Everything and Nothing

“Love says ‘I am everything.’ Wisdom says ‘I am nothing.‘ Between the two, my life flows,” taught the great spiritual teacher Sri Nisargadatta Maharaj.  How can this be? Spoiler alert: flow is key. Science and reason and our own subjective experience tell us we are limited. Yet we don’t always feel limited. In the face of staggering amounts of evidence to the contrary, we sometimes feel as if we are connected to everything. We feel as if we overflow the banks of our own small lives and embrace the whole known world and all that is unknown beyond. How can this be?

This is how. There is a power in us that that is not limited to us. I don’t mean this in any misty mystical sense. I mean “the force that through the green fuse drives the flower,” to quote the poet Dylan Thomas. I mean the force that creates and pervades life, and destroys it and creates it anew. We remember this great power at times in the spring, when everything is bursting into bloom. It can also creep up and surround us in times of heartbreak and loss, times when we must let go of our sense of specialness, times when we must, as the saying goes, let go or be dragged. Lying there in the wreckage of our plans and hopes, we may remember that we are alive, and more, that we are part of life.

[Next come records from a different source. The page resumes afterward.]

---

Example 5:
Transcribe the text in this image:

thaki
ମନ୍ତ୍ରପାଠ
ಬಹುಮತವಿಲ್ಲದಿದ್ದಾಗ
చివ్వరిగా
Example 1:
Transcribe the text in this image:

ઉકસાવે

The Buddha described the state called “dukkha,” which is usually translated as “suffering” but which is closer to “unreliable” and “stressful.” This pervasive state has been compared to the pain that comes from rubbing naked skin on a brick wall.  It may not hurt much at first, but after a time it is a torment. This is the way things go, taught the Buddha. Nothing goes as smoothly as it does in our thoughts and dreams.  Reality is rough, and we have a way of making it roughing. We brood about ourselves. We keep doing the same things and expecting a different outcome. Little rough patches begin to bleed.

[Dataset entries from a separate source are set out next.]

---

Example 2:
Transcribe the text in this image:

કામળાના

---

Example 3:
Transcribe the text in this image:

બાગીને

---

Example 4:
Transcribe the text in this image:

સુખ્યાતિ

The way out is to be nothing and everything. There was a memory which guided him the Buddha on his way to waking up.  He remembered being a child, sitting alone under a rose apple tree, watching his father and the other men in the village plowing the fields in the spring.  He was withdrawn from the busy world of the adults, delighting in his solitude, being nobody and doing nothing, just hanging out open to the life around him. Left to their own devices, children can be very good at this.  As the legend goes, he watched some insects struggling as the earth was plowed up, and his heart went out to them. Nothing was too small. He was very limited, nothing really, just a little kid. But he didn’t feel limited.  He was one with everything.